[Task objective]: Could you restate the data word for word and drop the pictures?

[Dataset content]:

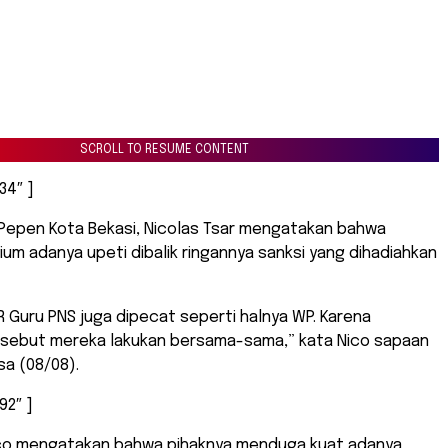
SCROLL TO RESUME CONTENT
34″ ]
-Pepen Kota Bekasi, Nicolas Tsar mengatakan bahwa
um adanya upeti dibalik ringannya sanksi yang dihadiahkan
 Guru PNS juga dipecat seperti halnya WP. Karena
rsebut mereka lakukan bersama-sama,” kata Nico sapaan
sa (08/08).
92″ ]
Nico mengatakan bahwa pihaknya menduga kuat adanya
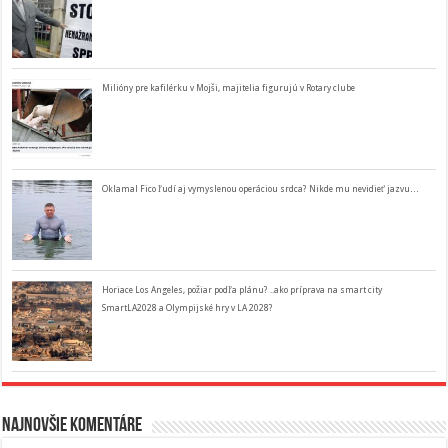
Milióny pre kafilérku v Mojši, majitelia figurujú v Rotary clube
Oklamal Fico ľudí aj vymyslenou operáciou srdca? Nikde mu nevidieť jazvu…
Horiace Los Angeles, požiar podľa plánu? ..ako príprava na smart city
SmartLA2028 a Olympijské hry v LA 2028?
Najnovšie komentáre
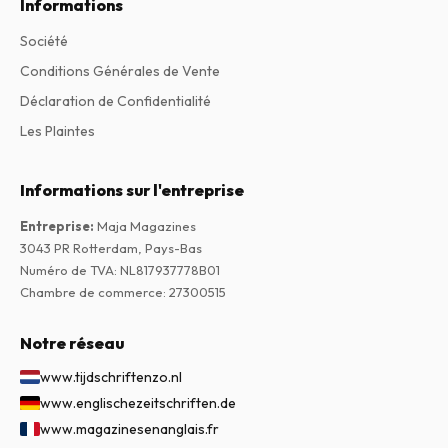
Informations
Société
Conditions Générales de Vente
Déclaration de Confidentialité
Les Plaintes
Informations sur l'entreprise
Entreprise
:
Maja Magazines
3043 PR Rotterdam, Pays-Bas
Numéro de TVA
:
NL817937778B01
Chambre de commerce
:
27300515
Notre réseau
www.tijdschriftenzo.nl
www.englischezeitschriften.de
www.magazinesenanglais.fr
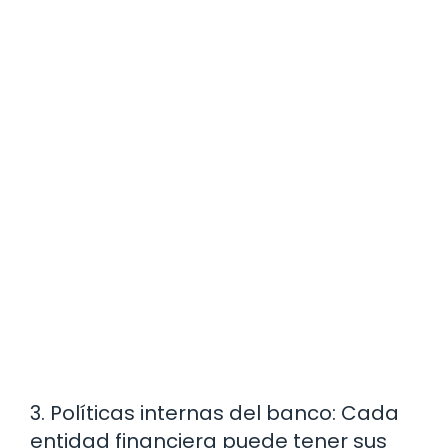
3. Políticas internas del banco: Cada
entidad financiera puede tener sus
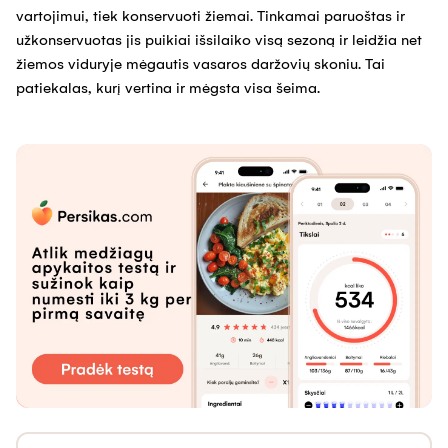
vartojimui, tiek konservuoti žiemai. Tinkamai paruoštas ir
užkonservuotas jis puikiai išsilaiko visą sezoną ir leidžia net
žiemos viduryje mėgautis vasaros daržovių skoniu. Tai
patiekalas, kurį vertina ir mėgsta visa šeima.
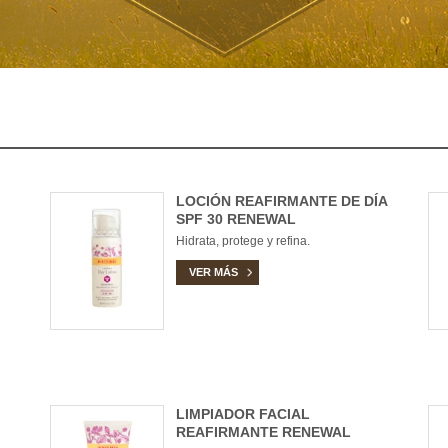
LOCIÓN REAFIRMANTE DE DÍA
SPF 30 RENEWAL
Hidrata, protege y refina.
VER MÁS
LIMPIADOR FACIAL
REAFIRMANTE RENEWAL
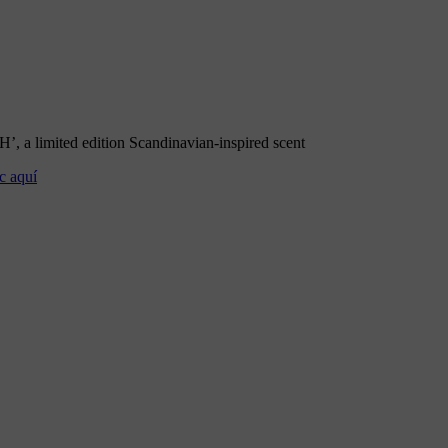
 a limited edition Scandinavian-inspired scent
c aquí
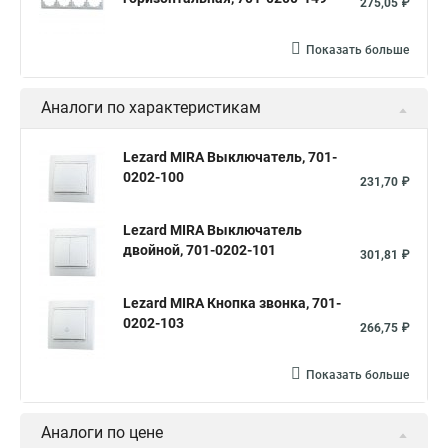
275,05 ₽
Показать больше
Аналоги по характеристикам
Lezard MIRA Выключатель, 701-
0202-100
231,70 ₽
Lezard MIRA Выключатель
двойной, 701-0202-101
301,81 ₽
Lezard MIRA Кнопка звонка, 701-
0202-103
266,75 ₽
Показать больше
Аналоги по цене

[Task solution]:
SCROLL TO RESUME CONTENT
34″ ]
-Pepen Kota Bekasi, Nicolas Tsar mengatakan bahwa
um adanya upeti dibalik ringannya sanksi yang dihadiahkan
 Guru PNS juga dipecat seperti halnya WP. Karena
rsebut mereka lakukan bersama-sama,” kata Nico sapaan
sa (08/08).
92″ ]
Nico mengatakan bahwa pihaknya menduga kuat adanya
Milióny pre kafilérku v Mojši, majitelia figurujú v Rotary clube
Oklamal Fico ľudí aj vymyslenou operáciou srdca? Nikde mu nevidieť jazvu…
Horiace Los Angeles, požiar podľa plánu? ..ako príprava na smart city
SmartLA2028 a Olympijské hry v LA 2028?
Najnovšie komentáre
Informations
Société
Conditions Générales de Vente
Déclaration de Confidentialité
Les Plaintes
Informations sur l'entreprise
Entreprise
:
Maja Magazines
3043 PR Rotterdam, Pays-Bas
Numéro de TVA
:
NL817937778B01
Chambre de commerce
:
27300515
Notre réseau
www.tijdschriftenzo.nl
www.englischezeitschriften.de
www.magazinesenanglais.fr
3. Políticas internas del banco: Cada
entidad financiera puede tener sus
vartojimui, tiek konservuoti žiemai. Tinkamai paruoštas ir
užkonservuotas jis puikiai išsilaiko visą sezoną ir leidžia net
žiemos viduryje mėgautis vasaros daržovių skoniu. Tai
patiekalas, kurį vertina ir mėgsta visa šeima.
LOCIÓN REAFIRMANTE DE DÍA
SPF 30 RENEWAL
Hidrata, protege y refina.
VER MÁS
LIMPIADOR FACIAL
REAFIRMANTE RENEWAL
 a limited edition Scandinavian-inspired scent
c aquí
275,05 ₽
Показать больше
Аналоги по характеристикам
Lezard MIRA Выключатель, 701-
0202-100
231,70 ₽
Lezard MIRA Выключатель
двойной, 701-0202-101
301,81 ₽
Lezard MIRA Кнопка звонка, 701-
0202-103
266,75 ₽
Показать больше
Аналоги по цене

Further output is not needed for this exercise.